## Text under study
<<<<
Systemic Inclusion in Schools

Hi Friends!
Huge news on the front page of The Washington Post about Parent-Teacher Organizations (PTOs) and their role in making an effort to be inclusive. Included in that article was a reference to a DC organization called Kindred, which works with gentrifying schools to facilitate discussions of racism and encourage parents to understand and include each other in their school advocacy. How your PTA functions and includes/excludes families is  in our equity work. Please consider taking a bigger role in asking questions about inclusiveness and community engagement, especially if your PTA officer representation does not reflect the makeup of your school. (Full disclosure — I’m Randolph’s PTA president and our Board has been majority or completely white for a very long time even though only 11% of Randolph’s students were white in the 18–19 school year. My goal for my two-year term has been to build leadership equity and inclusiveness so that our core volunteers better reflect our population.)
Also big news this week is an article about the activism of the Black Parents of Arlington about how our schools are not serving all of its students equallyPlease be familiar with their advocacy work so you can listen, amplify, and follow their leadership in Arlington’s schools.
>>>>
## Task instructions
[A] From the text on systemic inclusion in schools, return the passage between "Also big news" and "in Arlington’s schools.", inclusive.
[B] According to the text on systemic inclusion in schools, what percentage of Randolph's students were white in the 18–19 school year?

Chart-based quiz items
<<<<
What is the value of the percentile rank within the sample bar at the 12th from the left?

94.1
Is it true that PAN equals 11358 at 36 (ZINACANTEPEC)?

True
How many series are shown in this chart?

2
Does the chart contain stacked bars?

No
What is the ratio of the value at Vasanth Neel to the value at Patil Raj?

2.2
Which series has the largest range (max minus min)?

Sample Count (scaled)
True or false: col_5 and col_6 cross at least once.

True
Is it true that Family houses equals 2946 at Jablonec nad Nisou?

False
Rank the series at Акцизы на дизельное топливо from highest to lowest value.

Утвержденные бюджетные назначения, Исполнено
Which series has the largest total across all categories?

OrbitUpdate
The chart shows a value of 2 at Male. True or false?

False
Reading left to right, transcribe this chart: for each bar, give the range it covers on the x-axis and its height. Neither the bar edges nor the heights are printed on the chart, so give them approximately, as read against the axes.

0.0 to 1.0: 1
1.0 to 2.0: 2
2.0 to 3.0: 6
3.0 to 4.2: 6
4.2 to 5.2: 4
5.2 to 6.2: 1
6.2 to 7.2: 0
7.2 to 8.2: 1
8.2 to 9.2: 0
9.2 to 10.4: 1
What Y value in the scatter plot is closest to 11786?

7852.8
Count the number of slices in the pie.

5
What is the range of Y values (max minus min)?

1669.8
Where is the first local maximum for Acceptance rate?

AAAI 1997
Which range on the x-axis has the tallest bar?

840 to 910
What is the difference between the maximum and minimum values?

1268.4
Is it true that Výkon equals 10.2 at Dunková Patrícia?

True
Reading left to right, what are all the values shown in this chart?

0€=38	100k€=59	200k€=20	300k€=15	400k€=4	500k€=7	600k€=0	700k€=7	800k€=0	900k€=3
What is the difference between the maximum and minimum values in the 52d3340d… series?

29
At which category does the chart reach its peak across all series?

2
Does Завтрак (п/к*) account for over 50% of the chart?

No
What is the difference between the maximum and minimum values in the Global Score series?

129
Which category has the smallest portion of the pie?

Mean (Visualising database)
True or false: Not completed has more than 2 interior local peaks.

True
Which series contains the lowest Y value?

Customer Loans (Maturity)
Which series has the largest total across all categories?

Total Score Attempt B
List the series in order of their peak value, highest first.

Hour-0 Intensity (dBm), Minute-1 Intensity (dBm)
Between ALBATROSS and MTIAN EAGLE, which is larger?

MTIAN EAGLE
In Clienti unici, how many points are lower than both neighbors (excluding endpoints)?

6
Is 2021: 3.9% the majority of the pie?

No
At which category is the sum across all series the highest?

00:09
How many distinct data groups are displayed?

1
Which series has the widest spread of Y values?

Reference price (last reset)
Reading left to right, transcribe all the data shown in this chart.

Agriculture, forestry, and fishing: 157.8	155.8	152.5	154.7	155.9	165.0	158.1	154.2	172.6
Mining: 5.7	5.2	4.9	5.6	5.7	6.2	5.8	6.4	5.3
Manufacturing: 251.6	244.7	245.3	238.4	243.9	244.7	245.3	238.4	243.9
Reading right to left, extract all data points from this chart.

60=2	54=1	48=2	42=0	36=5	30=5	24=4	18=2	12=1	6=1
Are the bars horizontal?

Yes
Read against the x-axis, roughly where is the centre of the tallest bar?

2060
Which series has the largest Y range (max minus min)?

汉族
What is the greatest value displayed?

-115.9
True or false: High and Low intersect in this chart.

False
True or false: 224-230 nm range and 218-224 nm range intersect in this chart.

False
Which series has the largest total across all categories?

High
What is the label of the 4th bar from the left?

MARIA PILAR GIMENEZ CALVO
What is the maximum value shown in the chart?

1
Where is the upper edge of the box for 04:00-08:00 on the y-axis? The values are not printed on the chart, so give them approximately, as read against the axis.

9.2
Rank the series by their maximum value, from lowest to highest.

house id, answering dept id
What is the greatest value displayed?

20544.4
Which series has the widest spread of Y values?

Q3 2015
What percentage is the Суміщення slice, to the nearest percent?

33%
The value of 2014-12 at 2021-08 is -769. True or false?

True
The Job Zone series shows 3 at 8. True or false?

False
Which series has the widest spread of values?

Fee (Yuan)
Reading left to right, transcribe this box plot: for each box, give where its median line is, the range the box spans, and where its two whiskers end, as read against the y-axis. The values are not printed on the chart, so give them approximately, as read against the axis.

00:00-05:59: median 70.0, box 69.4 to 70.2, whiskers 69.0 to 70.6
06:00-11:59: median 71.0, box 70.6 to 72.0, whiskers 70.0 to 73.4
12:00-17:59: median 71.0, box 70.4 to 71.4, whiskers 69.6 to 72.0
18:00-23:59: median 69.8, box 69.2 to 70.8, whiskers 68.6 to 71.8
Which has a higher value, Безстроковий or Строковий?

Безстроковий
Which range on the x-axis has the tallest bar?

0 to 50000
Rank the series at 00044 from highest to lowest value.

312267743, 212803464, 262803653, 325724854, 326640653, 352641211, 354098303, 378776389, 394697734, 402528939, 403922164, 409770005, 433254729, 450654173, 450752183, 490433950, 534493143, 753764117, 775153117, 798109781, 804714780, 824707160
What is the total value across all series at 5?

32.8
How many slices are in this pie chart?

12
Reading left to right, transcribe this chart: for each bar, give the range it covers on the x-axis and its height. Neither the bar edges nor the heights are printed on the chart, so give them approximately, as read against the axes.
>>>>
## Answer set
[A]
Also big news this week is an article about the activism of the Black Parents of Arlington about how our schools are not serving all of its students equallyPlease be familiar with their advocacy work so you can listen, amplify, and follow their leadership in Arlington’s schools.

[B] 11%